The soft drinks themselves might not be at the root of the association, Murphy said. The new findings don’t mean that soft drinks cause early death, because “in these types of studies (observational epidemiology) there are other factors which may be behind the association we observed,” Murphy added in an email. “For instance, high soft drink consumption may be a marker of overall unhealthy diet.”

To take a closer look at a possible link between soft drinks and premature mortality, Murphy and his colleagues turned to the data from the European Prospective Investigation into Cancer and Nutrition, a multinational study that recruited participants from 1992 through 2000.

The study assessed diet at the start, including soft drink consumption. Participants also filled out lifestyle questionnaires that asked about factors such as educational level, smoking habits, alcohol intake and physical activity.
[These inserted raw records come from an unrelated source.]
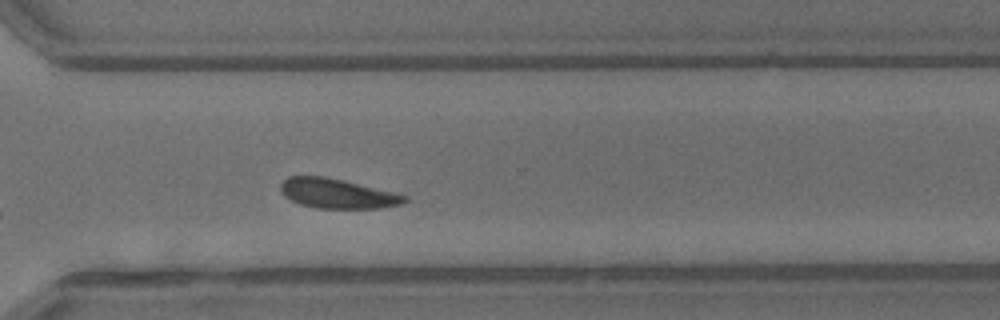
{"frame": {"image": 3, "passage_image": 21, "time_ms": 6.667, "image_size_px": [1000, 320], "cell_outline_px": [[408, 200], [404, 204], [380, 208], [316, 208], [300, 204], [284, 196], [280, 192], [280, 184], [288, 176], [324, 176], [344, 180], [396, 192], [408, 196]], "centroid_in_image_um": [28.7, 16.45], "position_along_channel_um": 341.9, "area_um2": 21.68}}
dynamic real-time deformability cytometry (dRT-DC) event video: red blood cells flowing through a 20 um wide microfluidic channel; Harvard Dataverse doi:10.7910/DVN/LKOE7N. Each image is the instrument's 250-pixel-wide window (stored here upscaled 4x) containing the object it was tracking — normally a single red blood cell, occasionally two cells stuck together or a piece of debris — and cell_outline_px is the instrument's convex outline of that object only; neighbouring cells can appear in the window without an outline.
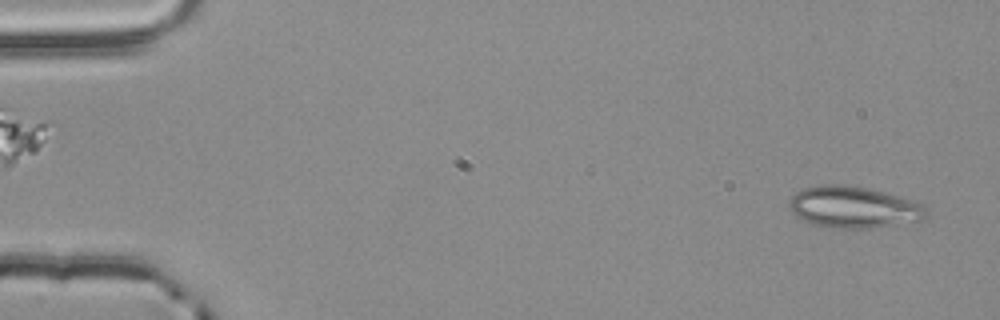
{"species": "common noctule bat (a hibernating species)", "species_latin": "Nyctalus noctula", "temperature_condition": "room temperature", "stored_images_in_passage": 53, "camera_frame_rate_fps": 3000, "um_per_image_px": 0.085, "animal": {"sex": "male", "body_mass_g": 20.4}, "frame": {"image": 1, "passage_image": 2, "time_ms": 0.333, "image_size_px": [1000, 320], "cell_outline_px": [[928, 216], [924, 220], [868, 228], [840, 228], [812, 224], [800, 220], [792, 212], [788, 204], [788, 200], [796, 192], [804, 188], [824, 184], [844, 184], [868, 188], [924, 204], [928, 212]], "centroid_in_image_um": [72.54, 17.61], "position_along_channel_um": 12.5, "area_um2": 33.18}}
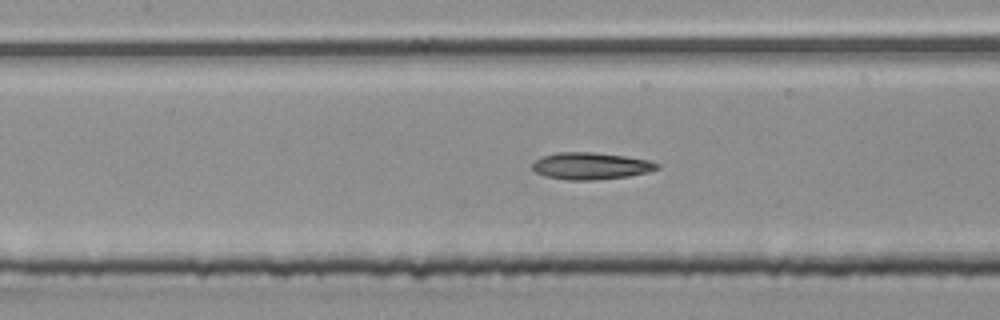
{"frame": {"image": 2, "passage_image": 24, "time_ms": 7.667, "image_size_px": [1000, 320], "cell_outline_px": [[660, 168], [648, 172], [628, 176], [592, 180], [568, 180], [544, 176], [536, 172], [532, 168], [532, 164], [540, 156], [556, 152], [592, 152], [624, 156], [648, 160], [660, 164]], "centroid_in_image_um": [50.19, 14.1], "position_along_channel_um": 157.2, "area_um2": 19.59}}
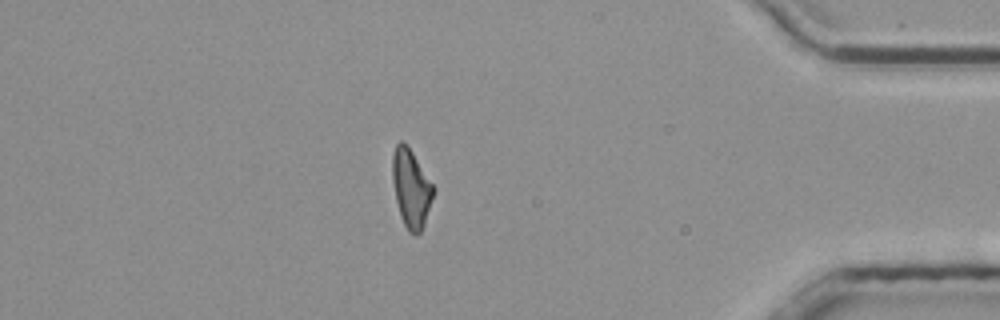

After excluding participants who already had conditions such as cancer, heart disease and diabetes at the study’s start as well as those without data on soft drink consumption, the researchers were left with 451,743 participants, who stayed in the study for an average of 16.4 years. The average age at the start was about 51 years. During the study, 41,693 participants died.

When the researchers analyzed their data, accounting for factors that could increase the risk of death, such as body mass index and smoking, they found that participants who consumed two or more glasses of soft drinks per day were 17% more likely to die early compared to those who drank less than a single serving of soft drinks per month.

Those who consumed two or more glasses of sugar sweetened soft drinks per day were 8% more likely to die early compared to those who drank less than a glass a month and those who consumed two or more glasses of artificially sweetened soft drinks a day were 26% more likely to die prematurely compared to those who drank less than a glass per month.

The researchers allow that there were differences between the two groups of study participants that went beyond soft drink consumption.

“High soft drink consumers had higher BMI and were also more likely to be current tobacco smokers,” Murphy said. “We made statistical adjustments in our analyses for BMI, smoking habits and other mortality risk factors which may have biased our results and the positive associations remained. However, we cannot rule out the possibility that these factors were influencing our findings, hence we cannot say the associations we observe are causal.”

Studies like Murphy’s can indeed be biased by other lifestyle factors, said Dr. Bruce Y. Lee. an associate professor at Johns Hopkins University.

“There are only so many things you can account for when it comes to different types of factors,” Lee said. “These are very complex systems.”

It’s possible that soft drink consumption could be a marker for some other lifestyle factor or behavior, Lee explained.

Studies like the new one “are helpful but if you really want to go after a better understanding on how eating and drinking affect health you have to dive deeper,” Lee said.

In the meantime, the best course “is to stick to natural foods with minimal processing,” Lee said.